What needs to be done ▸ Please render the material as a Markdown table with the columns "No." and "Text," one numbered row per line. Omit blank lines and the pictures.

[Extracted page text]
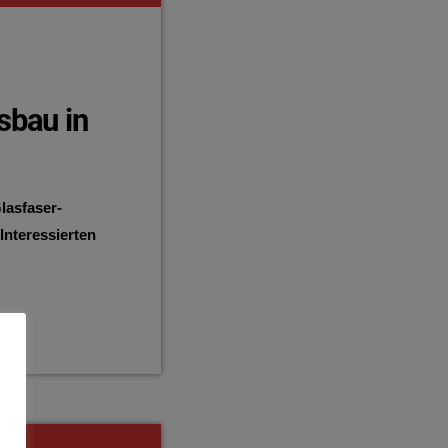
sbau in
lasfaser-
 Interessierten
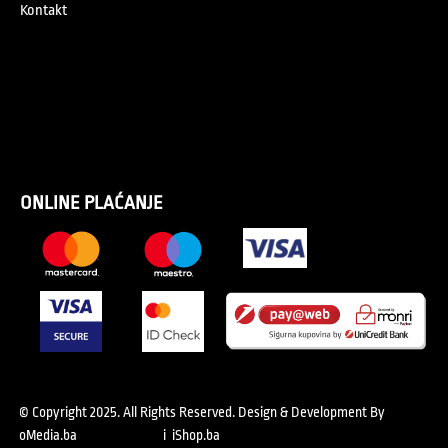
Kontakt
ONLINE PLAĆANJE
© Copyright 2025. All Rights Reserved.
Design & Development By
oMedia.ba
i
iShop.ba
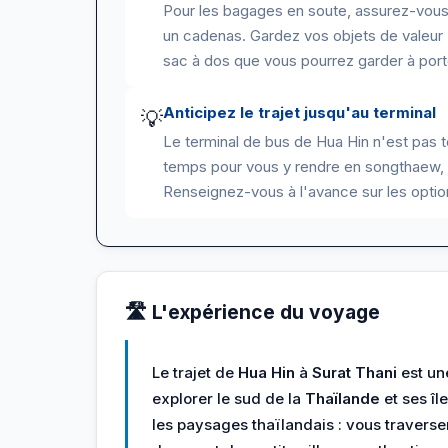
Pour les bagages en soute, assurez-vous 
un cadenas. Gardez vos objets de valeur 
sac à dos que vous pourrez garder à port
Anticipez le trajet jusqu'au terminal
💡
Le terminal de bus de Hua Hin n'est pas t
temps pour vous y rendre en songthaew, ta
Renseignez-vous à l'avance sur les option
🛣️ L'expérience du voyage
Le trajet de
Hua Hin
à
Surat Thani
est un
explorer le sud de la
Thaïlande
et ses î
les paysages thaïlandais : vous traverse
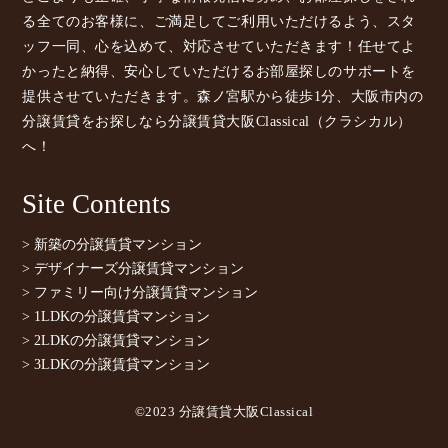
る全てのお客様に、ご満足してご利用いただけるよう、スタ
ッフ一同、心を込めて、対応させていただきます！任せてよ
かったと納得、安心していただけるお部屋探しのサポートを
提供させていただきます。森ノ宮駅から徒歩1分、大阪市内の
分譲賃貸をお探しなら分譲賃貸大阪Classical（クラシカル）
へ！
Site Contents
> 新築の分譲賃貸マンション
> デザイナーズ分譲賃貸マンション
> ファミリー向け分譲賃貸マンション
> 1LDKの分譲賃貸マンション
> 2LDKの分譲賃貸マンション
> 3LDKの分譲賃貸マンション
©2023 分譲賃貸大阪Classical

Exercise response ▸
| No. | Text |
|---|---|
| 1 | sbau in |
| 2 | lasfaser- |
| 3 |  Interessierten |
| 4 | Kontakt |
| 5 | ONLINE PLAĆANJE |
| 6 | © Copyright 2025. All Rights Reserved. |
| 7 | Design & Development By |
| 8 | oMedia.ba |
| 9 | i |
| 10 | iShop.ba |
| 11 | Pour les bagages en soute, assurez-vous  |
| 12 | un cadenas. Gardez vos objets de valeur  |
| 13 | sac à dos que vous pourrez garder à port |
| 14 | Anticipez le trajet jusqu'au terminal |
| 15 | 💡 |
| 16 | Le terminal de bus de Hua Hin n'est pas t |
| 17 | temps pour vous y rendre en songthaew, ta |
| 18 | Renseignez-vous à l'avance sur les option |
| 19 | 🛣️ L'expérience du voyage |
| 20 | Le trajet de |
| 21 | Hua Hin |
| 22 | à |
| 23 | Surat Thani |
| 24 | est un |
| 25 | explorer le sud de la |
| 26 | Thaïlande |
| 27 | et ses î |
| 28 | les paysages thaïlandais : vous traverse |
| 29 | る全てのお客様に、ご満足してご利用いただけるよう、スタ |
| 30 | ッフ一同、心を込めて、対応させていただきます！任せてよ |
| 31 | かったと納得、安心していただけるお部屋探しのサポートを |
| 32 | 提供させていただきます。森ノ宮駅から徒歩1分、大阪市内の |
| 33 | 分譲賃貸をお探しなら分譲賃貸大阪Classical（クラシカル） |
| 34 | へ！ |
| 35 | Site Contents |
| 36 | > 新築の分譲賃貸マンション |
| 37 | > デザイナーズ分譲賃貸マンション |
| 38 | > ファミリー向け分譲賃貸マンション |
| 39 | > 1LDKの分譲賃貸マンション |
| 40 | > 2LDKの分譲賃貸マンション |
| 41 | > 3LDKの分譲賃貸マンション |
| 42 | ©2023 分譲賃貸大阪Classical |